Case control study to identify risk factors for acute hepatitis C virus infection in Egypt
1 Preventive and Endemic Disease Sector, Ministry of Health and Population, Cairo, Egypt
2 Global Disease Detection and Response, U.S. Naval Medical Research Unit No. 3 (NAMRU-3), Naval, PSC 452 Box 5000 FPO, AE, 09835, USA
3 Division of bacterial diseases, Centers for Disease Control and Prevention, Atlanta, GA, USA
4 Centers for Disease Control and Prevention, Jakarta, Indonesia
Citation and License
BMC Infectious Diseases 2012, 12:294 doi:10.1186/1471-2334-12-294Published: 12 November 2012
Identification of risk factors of acute hepatitis C virus (HCV) infection in Egypt is crucial to develop appropriate prevention strategies.
We conducted a case–control study, June 2007-September 2008, to investigate risk factors for acute HCV infection in Egypt among 86 patients and 287 age and gender matched controls identified in two infectious disease hospitals in Cairo and Alexandria. Case-patients were defined as: any patient with symptoms of acute hepatitis; lab tested positive for HCV antibodies and negative for HBsAg, HBc IgM, HAV IgM; and 7-fold increase in the upper limit of transaminase levels. Controls were selected from patients’ visitors with negative viral hepatitis markers. Subjects were interviewed about previous exposures within six months, including community-acquired and health-care associated practices.
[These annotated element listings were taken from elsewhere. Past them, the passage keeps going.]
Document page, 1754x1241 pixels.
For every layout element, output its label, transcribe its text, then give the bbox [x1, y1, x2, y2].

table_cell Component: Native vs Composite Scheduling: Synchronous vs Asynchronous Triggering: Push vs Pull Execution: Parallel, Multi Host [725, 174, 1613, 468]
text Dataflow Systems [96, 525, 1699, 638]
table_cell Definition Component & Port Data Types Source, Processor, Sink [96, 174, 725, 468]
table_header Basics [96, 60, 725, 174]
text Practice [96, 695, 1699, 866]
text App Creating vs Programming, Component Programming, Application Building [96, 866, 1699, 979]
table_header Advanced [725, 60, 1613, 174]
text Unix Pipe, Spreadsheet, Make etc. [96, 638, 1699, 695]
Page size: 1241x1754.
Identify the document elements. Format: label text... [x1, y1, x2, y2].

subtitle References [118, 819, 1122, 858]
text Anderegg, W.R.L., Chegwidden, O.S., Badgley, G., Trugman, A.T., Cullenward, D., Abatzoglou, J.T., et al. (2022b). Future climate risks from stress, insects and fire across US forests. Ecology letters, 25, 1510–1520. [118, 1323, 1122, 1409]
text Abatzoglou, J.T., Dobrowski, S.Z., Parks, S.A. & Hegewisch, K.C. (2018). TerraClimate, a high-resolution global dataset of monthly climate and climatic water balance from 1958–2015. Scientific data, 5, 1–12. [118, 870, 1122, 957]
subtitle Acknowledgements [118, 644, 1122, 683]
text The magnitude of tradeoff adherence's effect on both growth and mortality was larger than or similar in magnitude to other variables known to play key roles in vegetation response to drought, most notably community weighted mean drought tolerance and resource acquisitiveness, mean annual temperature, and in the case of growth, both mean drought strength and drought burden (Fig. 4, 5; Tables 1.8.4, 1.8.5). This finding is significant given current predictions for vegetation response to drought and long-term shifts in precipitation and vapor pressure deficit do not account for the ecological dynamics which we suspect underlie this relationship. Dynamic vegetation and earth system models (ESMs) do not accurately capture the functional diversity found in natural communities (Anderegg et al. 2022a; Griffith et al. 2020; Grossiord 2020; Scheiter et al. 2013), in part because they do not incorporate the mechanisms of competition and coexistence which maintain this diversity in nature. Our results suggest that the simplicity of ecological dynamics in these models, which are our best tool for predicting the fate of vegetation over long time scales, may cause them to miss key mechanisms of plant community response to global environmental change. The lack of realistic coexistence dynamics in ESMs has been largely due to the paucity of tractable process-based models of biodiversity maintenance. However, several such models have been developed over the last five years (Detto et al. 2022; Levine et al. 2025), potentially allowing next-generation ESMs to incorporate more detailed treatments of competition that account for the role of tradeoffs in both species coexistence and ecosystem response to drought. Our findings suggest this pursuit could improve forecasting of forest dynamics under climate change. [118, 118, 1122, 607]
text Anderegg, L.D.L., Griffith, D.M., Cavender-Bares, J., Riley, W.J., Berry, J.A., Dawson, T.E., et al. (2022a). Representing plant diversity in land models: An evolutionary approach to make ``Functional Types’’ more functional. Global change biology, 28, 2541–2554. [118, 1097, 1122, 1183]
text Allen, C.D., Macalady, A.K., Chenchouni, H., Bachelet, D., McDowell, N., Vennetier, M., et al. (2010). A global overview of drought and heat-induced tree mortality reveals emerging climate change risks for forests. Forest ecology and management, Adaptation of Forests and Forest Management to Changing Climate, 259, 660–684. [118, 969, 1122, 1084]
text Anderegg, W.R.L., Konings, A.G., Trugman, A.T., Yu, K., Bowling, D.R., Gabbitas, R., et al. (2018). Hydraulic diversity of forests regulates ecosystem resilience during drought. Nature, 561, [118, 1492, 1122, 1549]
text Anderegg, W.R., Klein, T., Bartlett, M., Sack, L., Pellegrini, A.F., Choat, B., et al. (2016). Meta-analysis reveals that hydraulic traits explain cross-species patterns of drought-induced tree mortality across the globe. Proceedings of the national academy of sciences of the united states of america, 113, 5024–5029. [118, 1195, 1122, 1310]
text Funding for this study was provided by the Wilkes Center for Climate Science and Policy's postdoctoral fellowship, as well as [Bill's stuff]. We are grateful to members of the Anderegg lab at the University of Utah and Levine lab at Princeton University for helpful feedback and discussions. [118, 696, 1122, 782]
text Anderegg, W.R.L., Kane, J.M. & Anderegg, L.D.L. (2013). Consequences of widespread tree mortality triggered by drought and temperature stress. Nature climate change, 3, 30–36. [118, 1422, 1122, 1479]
Case-patients were more likely than controls to have received injection with a reused syringe (OR=23.1, CI 4.7-153), to have been in prison (OR=21.5, CI 2.5-479.6), to have received IV fluids in a hospital (OR=13.8, CI 5.3-37.2), to have been an IV drug user (OR=12.1, CI 4.6-33.1), to have had minimal surgical procedures (OR=9.7, CI 4.2-22.4), to have received IV fluid as an outpatient (OR=8, CI 4–16.2), or to have been admitted to hospital (OR=7.9, CI 4.2-15) within the last 6 months. Multivariate analysis indicated that unsafe health facility practices are the main risk factors associated with transmission of HCV infection in Egypt.
In Egypt, focusing acute HCV prevention measures on health-care settings would have a beneficial impact.